Hair loss, or alopecia, is a concern for more than just middle-aged men. But scientists are no longer scratching their heads, wondering why people with a rare balding condition lose their hair follicles. In fact, they’ve come up with a way of reversing this form of hair loss altogether.
A new study, from Columbia University College of Physicians and Surgeons and published by the Federation of American Societies for Experimental Biology (FASEB) Journal in April, reveals why people with the rare balding condition, “atrichia with papular lesions,” lose their hair.
For the first time ever, researchers have concluded that a so-called “human hairless gene” plays a crucial role. What’s more, this newly discovered molecule has been shown to work as a tumor suppressor in the skin, which could eventually help in the treatment of skin disorders and even some cancers.
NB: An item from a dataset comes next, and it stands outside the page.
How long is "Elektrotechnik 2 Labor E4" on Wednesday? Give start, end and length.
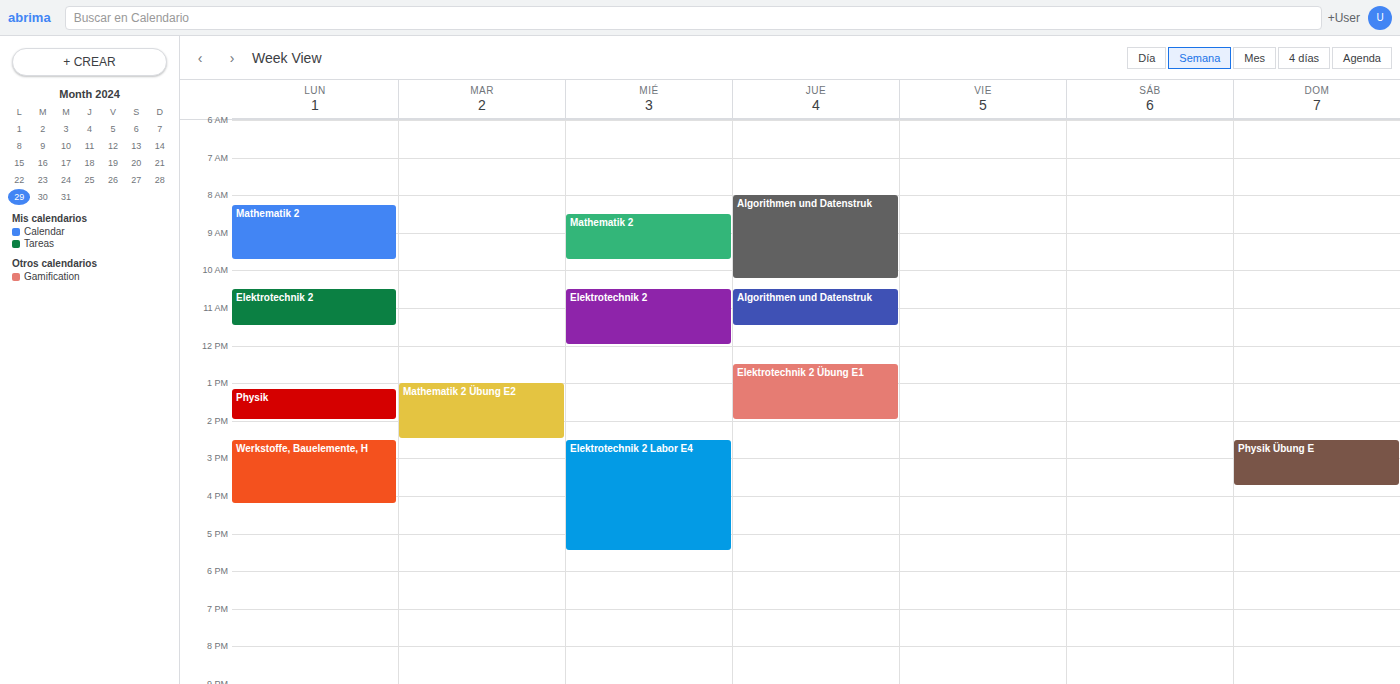
2:30 PM to 5:30 PM, 3 hours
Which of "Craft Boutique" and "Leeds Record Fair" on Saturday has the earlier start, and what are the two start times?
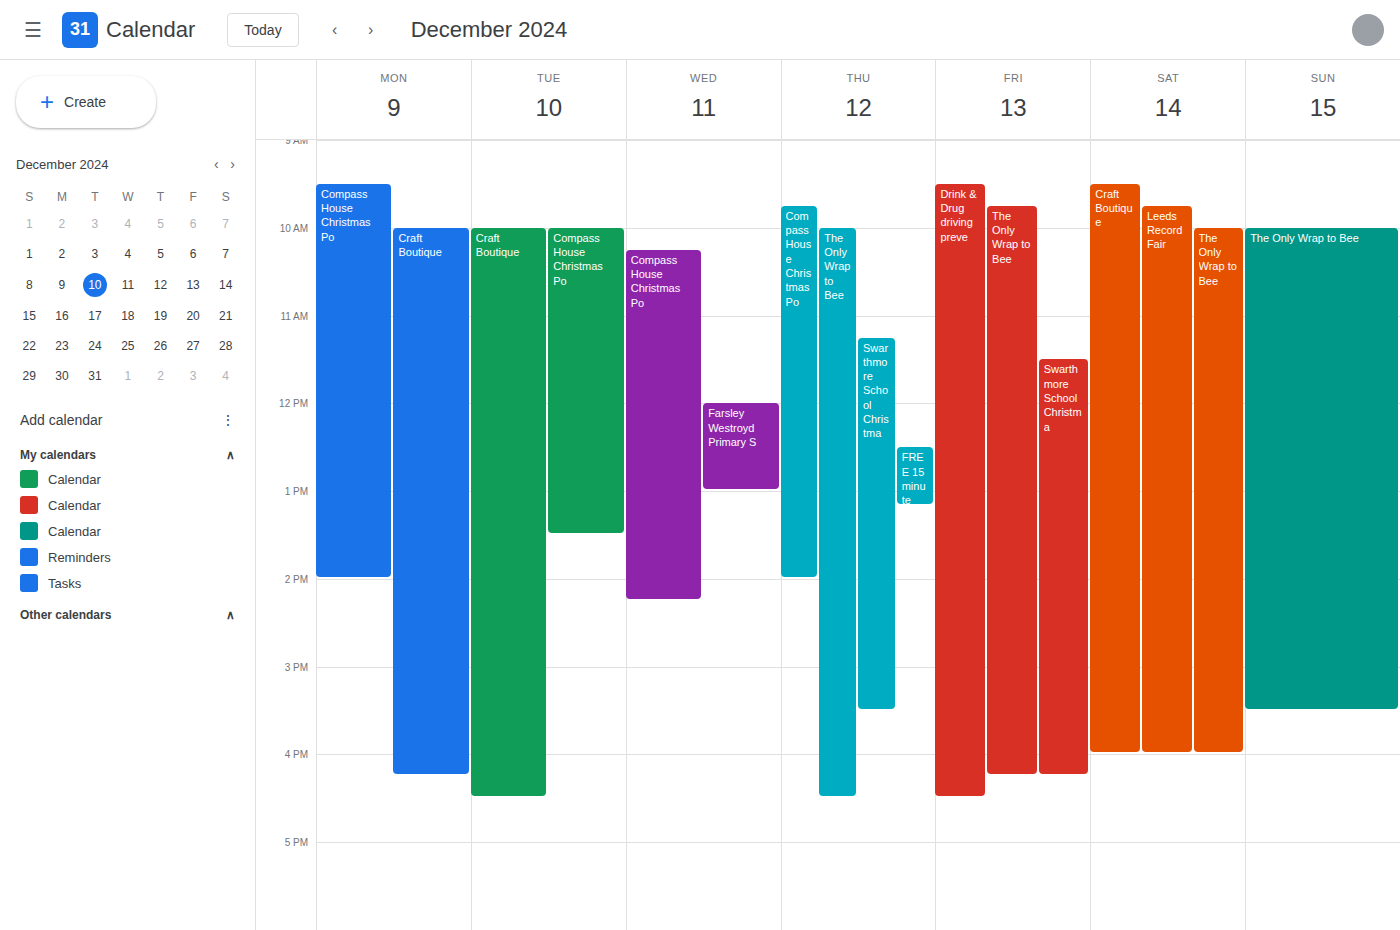
"Craft Boutique" 09:30; "Leeds Record Fair" 09:45.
Rare forms of hair loss, too.
On average, the human scalp has roughly 100,000 to 150,000 hair follicles. The normal hair lifecycle lasts for two to three years. At any time, about 90 percent of the hair on your scalp grows while about 10 percent of your hair rests. After two to three months, the resting hair is lost and new hair starts to grow in its place. But there are different kinds of hair loss. They include natural hair loss or involuntary alopecia; temporary hair loss, often referred to as telogen effluvium; male or female pattern baldness, also known as androgenic alopecia; and patchy hair loss – what’s known as alopecia areata.
Even if your genes largely determine whether or not you’ll go bald, your genes don’t get the last word exactly. Although you may want to stay away from snake oils and spray-on bald spot solutions, you should consider proven treatments for hair loss, which include medications and lotions – not to mention hair replacements and restoration. Improving your diet and using natural supplements can also go a long way.
In the meantime, take comfort in the fact that scientists are busy getting to the root of hair loss, controlling one of the switches responsible of hair growth overall.